**PERINTAH KERJA A:** Menurut teks kutipan tentang Tri, sejak tahun berapa dia bertugas sepenuhnya di bagian pemulasaraan jenazah?

**TEKS KUTIPAN:**

'''

Pengalaman Tri dengan kematian ketika melihat neneknya meninggal di Stasiun Pasar Senen. Neneknya berniat mendatangi keluarga Tri di Jakarta. Dari Malang, Jawa Timur, nenek Tri berangkat dengan kereta api bersama saudaranya. Sesampai di stasiun, neneknya koma, lalu mengembuskan napas terakhir. Saat diberi kabar, Tri menghampiri stasiun. Dia merasakan sendiri betapa repot mengurus jenazah keluarga sendiri dalam kondisi berduka.

“Kita ngerasa dibantu petugas antar-jemput jenazah, jadi saya sendiri penginlah bantu orang. Dari situ kepikiran, kalau ada lowongan, masuk.”

Tekad itu ditempuhnya setahun selepas kematian nenek. Pada 2005, Dinas Pertamanan dan Pemakaman DKI Jakarta membuka perekrutan karyawan baru. Semula Tri ditugaskan di bagian administrasi keuangan. Sehari-hari tugasnya memasukkan angka-angka pengeluaran ke dalam kolom anggaran. Namun saat senggang, Tri berinisiatif ikut bekerja membantu tim pemulasaraan jenazah. Sejak 2010 barulah dia bertugas melulu di bagian pemulasaraan.

“Dulu lihat bangkai kucing aja ogah. Awal sih kaget, namanya kita enggak pernah dekat sama mayat, sekarang kita satu mobil sama mayat.” tutur pria lulusan STM di Serang jurusan instalasi listrik ini. Sebelum bekerja mengurus mayat, dia sempat berpindah-pindah kerja, dari kurir pakaian, tukang sablon, pegawai toko, hingga tukang servis komputer.

Pengalaman pertamanya menjemput jenazah korban kecelakaan kereta api di sisi barat Stasiun Pesing. Dia melihat kepala belakang korban hancur. Dia memunguti satu-persatu serpihan bagian tubuh korban dalam plastik, lalu menaruhnya ke dalam kantung jenazah.

Tetapi ada pula kisah sedih. Tepat pergantian tahun lalu, Tri diterkam duka. Istrinya meninggal beberapa bulan setelah melahirkan anak laki-laki pertamanya.

'''

**CUPLIKAN DATA:**

'''

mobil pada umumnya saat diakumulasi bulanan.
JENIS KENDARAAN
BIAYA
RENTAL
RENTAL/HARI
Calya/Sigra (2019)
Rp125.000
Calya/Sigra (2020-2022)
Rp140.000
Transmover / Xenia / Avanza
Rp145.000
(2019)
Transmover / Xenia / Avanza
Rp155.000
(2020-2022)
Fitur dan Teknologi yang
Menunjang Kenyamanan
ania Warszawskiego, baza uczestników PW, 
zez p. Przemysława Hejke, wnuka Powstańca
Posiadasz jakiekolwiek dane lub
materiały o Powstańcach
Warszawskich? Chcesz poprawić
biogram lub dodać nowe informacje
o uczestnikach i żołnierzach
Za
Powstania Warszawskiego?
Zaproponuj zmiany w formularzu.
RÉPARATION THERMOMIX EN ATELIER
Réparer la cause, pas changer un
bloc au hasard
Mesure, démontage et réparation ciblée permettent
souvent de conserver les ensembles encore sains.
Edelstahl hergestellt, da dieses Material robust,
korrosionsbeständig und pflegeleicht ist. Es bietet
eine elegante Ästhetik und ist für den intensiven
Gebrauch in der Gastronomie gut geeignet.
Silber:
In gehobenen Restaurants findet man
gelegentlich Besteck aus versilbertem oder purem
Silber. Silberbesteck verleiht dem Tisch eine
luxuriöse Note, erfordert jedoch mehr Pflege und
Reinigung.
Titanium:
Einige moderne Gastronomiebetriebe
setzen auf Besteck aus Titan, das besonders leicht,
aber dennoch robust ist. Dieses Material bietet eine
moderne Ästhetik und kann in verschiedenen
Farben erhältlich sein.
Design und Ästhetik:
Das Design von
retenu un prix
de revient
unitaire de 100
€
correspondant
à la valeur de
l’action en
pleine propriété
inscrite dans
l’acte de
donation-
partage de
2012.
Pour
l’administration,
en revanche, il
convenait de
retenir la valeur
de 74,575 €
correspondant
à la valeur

'''

**PERINTAH KERJA B:** Hitung jumlah baris dalam entri di atas yang memuat kata "Material", dengan membedakan huruf besar dan huruf kecil, lalu tuliskan angkanya saja.

**KOLOM JAWABAN A:** Sejak 2010.

**KOLOM JAWABAN B:** 2